Stored entries:

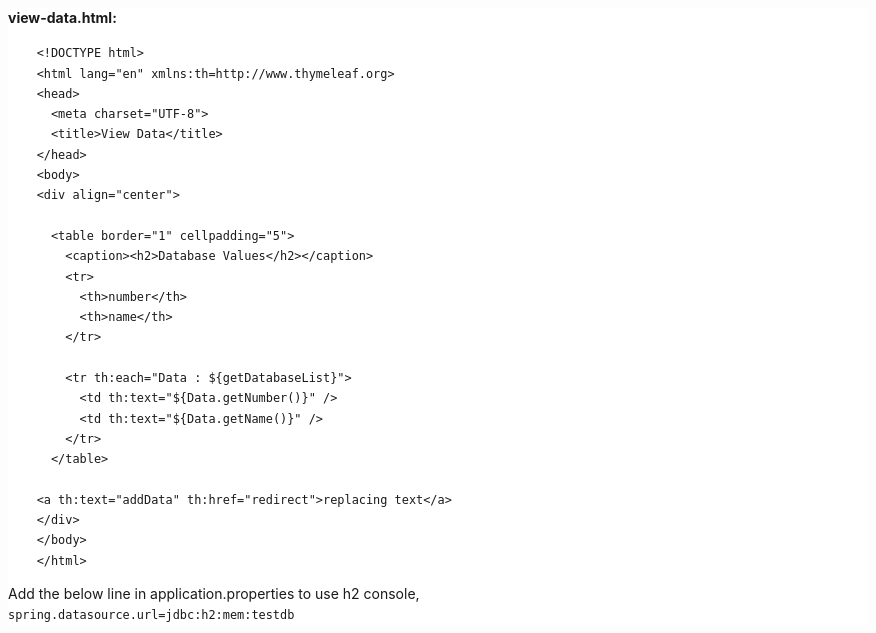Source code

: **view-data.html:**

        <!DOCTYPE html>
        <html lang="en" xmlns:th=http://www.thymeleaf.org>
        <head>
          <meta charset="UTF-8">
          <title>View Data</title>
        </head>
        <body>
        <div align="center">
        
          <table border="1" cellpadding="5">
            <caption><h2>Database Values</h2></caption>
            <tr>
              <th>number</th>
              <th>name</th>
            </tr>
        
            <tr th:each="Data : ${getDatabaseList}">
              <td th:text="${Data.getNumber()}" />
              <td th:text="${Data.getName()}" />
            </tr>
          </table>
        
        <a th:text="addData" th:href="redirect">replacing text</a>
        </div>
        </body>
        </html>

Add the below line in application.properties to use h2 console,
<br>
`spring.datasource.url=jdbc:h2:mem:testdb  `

==

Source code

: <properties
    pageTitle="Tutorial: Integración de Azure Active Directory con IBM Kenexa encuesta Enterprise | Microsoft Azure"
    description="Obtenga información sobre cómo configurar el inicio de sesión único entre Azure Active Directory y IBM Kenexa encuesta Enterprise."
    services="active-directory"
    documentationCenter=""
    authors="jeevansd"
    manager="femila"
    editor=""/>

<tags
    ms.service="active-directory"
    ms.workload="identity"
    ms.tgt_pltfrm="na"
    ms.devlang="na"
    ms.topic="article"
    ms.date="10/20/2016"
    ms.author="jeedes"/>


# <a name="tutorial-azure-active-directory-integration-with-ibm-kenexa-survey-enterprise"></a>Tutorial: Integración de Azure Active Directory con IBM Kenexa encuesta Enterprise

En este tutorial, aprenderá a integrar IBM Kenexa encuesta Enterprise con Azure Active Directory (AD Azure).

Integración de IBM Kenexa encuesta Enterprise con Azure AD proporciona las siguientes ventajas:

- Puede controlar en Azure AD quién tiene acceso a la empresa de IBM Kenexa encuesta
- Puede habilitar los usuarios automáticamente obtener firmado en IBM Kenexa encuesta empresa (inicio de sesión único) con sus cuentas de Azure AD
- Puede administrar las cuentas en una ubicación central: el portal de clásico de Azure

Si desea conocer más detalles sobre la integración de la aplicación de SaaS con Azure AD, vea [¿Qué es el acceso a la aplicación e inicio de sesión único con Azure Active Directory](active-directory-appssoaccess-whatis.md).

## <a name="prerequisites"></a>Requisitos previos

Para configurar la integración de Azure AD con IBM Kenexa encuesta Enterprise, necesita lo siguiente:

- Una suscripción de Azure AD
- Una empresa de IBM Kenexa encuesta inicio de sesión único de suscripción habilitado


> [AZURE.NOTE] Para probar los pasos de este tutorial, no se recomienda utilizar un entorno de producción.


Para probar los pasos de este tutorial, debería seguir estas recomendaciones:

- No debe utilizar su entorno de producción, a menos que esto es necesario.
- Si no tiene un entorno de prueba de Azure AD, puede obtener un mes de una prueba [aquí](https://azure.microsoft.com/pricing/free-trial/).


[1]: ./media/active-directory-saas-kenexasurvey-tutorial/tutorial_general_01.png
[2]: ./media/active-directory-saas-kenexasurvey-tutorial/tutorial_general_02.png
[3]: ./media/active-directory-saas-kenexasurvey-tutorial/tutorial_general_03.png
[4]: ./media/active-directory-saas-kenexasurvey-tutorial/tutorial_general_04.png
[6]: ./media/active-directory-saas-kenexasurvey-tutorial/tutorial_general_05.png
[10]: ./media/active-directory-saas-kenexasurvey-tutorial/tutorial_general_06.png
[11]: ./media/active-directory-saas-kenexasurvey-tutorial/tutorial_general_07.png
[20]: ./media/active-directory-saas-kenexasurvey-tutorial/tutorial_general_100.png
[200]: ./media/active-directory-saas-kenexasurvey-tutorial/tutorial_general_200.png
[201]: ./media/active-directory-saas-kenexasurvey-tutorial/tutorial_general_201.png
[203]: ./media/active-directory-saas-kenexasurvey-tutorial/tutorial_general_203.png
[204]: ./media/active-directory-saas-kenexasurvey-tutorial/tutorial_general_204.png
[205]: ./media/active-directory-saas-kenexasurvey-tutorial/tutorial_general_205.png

WORK TASK: Wherever "text" occurs in the records above, copy the line it sits in.

SOLUTION TO THE EXERCISE:
              <td th:text="${Data.getNumber()}" />
              <td th:text="${Data.getName()}" />
        <a th:text="addData" th:href="redirect">replacing text</a>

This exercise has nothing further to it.